| Given entries |
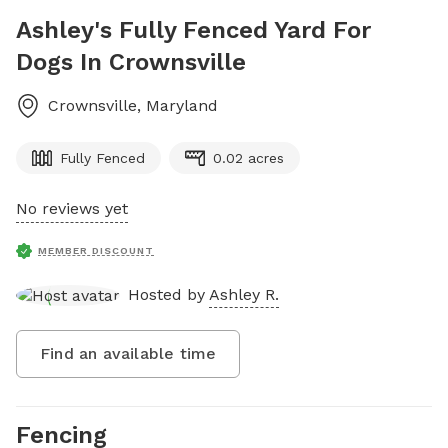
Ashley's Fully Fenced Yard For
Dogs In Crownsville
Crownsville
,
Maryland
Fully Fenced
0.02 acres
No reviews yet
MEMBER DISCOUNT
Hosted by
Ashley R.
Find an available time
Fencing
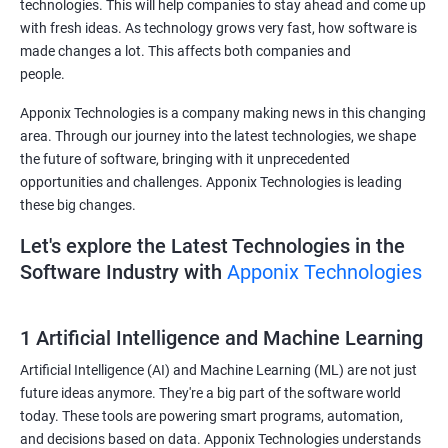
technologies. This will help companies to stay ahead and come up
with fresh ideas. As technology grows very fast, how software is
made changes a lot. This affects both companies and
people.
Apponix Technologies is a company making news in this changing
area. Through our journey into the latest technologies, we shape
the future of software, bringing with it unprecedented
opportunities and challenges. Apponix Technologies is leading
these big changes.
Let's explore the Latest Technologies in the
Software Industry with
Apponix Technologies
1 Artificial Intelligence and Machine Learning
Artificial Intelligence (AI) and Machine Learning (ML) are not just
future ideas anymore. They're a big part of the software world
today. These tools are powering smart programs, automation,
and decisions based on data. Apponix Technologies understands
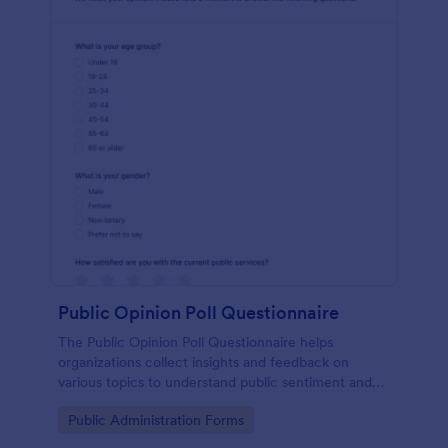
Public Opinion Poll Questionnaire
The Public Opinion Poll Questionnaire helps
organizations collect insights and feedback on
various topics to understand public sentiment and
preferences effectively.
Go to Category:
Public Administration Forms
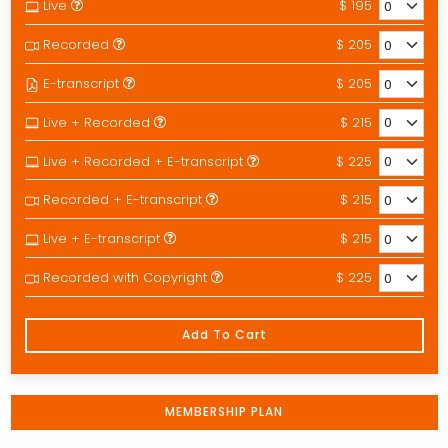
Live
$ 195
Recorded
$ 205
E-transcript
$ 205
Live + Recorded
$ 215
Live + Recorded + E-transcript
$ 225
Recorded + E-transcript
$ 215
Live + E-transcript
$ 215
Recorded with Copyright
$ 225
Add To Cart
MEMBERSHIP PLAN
---
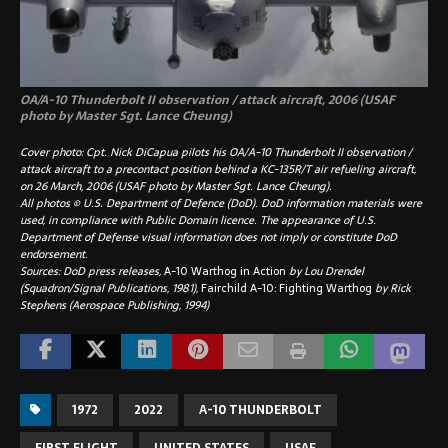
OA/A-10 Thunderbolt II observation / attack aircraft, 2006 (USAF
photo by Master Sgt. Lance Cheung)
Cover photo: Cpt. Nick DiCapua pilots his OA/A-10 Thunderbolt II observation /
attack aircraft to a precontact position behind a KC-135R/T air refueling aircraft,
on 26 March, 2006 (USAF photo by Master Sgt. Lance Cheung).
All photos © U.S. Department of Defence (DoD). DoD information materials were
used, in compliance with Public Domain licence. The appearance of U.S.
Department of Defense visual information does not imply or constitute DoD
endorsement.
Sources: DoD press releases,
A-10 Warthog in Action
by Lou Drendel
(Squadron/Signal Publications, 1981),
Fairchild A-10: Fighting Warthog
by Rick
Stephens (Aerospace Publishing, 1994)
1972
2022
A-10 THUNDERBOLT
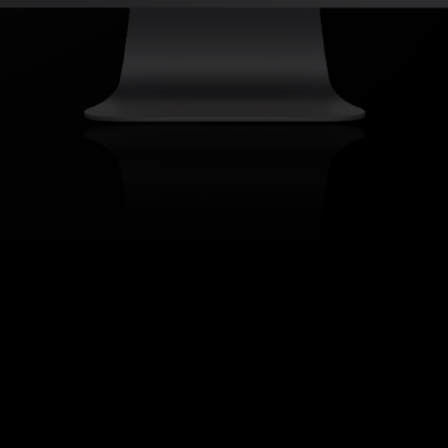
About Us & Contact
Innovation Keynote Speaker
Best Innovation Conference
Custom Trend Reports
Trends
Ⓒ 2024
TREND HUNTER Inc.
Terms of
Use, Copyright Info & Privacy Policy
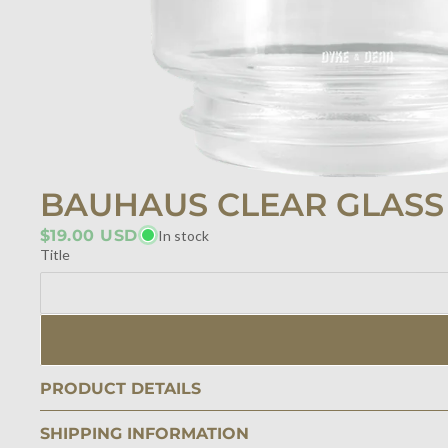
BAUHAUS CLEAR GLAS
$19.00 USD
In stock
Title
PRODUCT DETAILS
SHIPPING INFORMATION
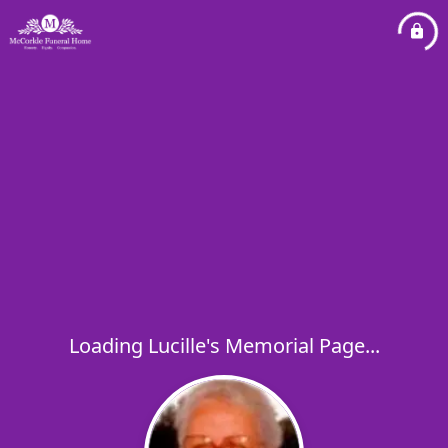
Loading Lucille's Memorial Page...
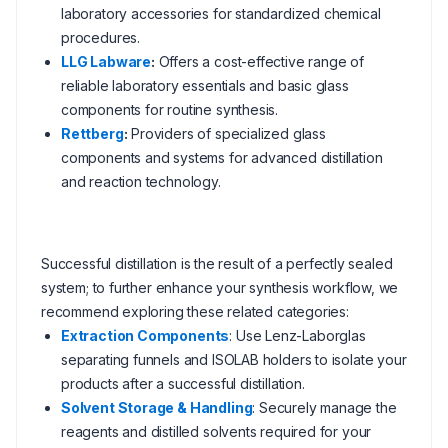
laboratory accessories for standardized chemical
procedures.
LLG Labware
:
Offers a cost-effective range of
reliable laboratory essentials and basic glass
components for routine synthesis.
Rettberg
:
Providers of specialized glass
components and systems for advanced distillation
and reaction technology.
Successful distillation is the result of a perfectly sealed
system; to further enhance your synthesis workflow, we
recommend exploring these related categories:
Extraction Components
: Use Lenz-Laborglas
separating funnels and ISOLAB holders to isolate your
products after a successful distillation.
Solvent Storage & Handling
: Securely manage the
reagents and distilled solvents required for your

| Exercise aim |
When you reach the line in the material above that holds "products after a successful distillation.", begin reproducing lines exactly, and stop after the line that holds "reagents and distilled".

| Solution to the problem |
products after a successful distillation.
Solvent Storage & Handling
: Securely manage the
reagents and distilled solvents required for your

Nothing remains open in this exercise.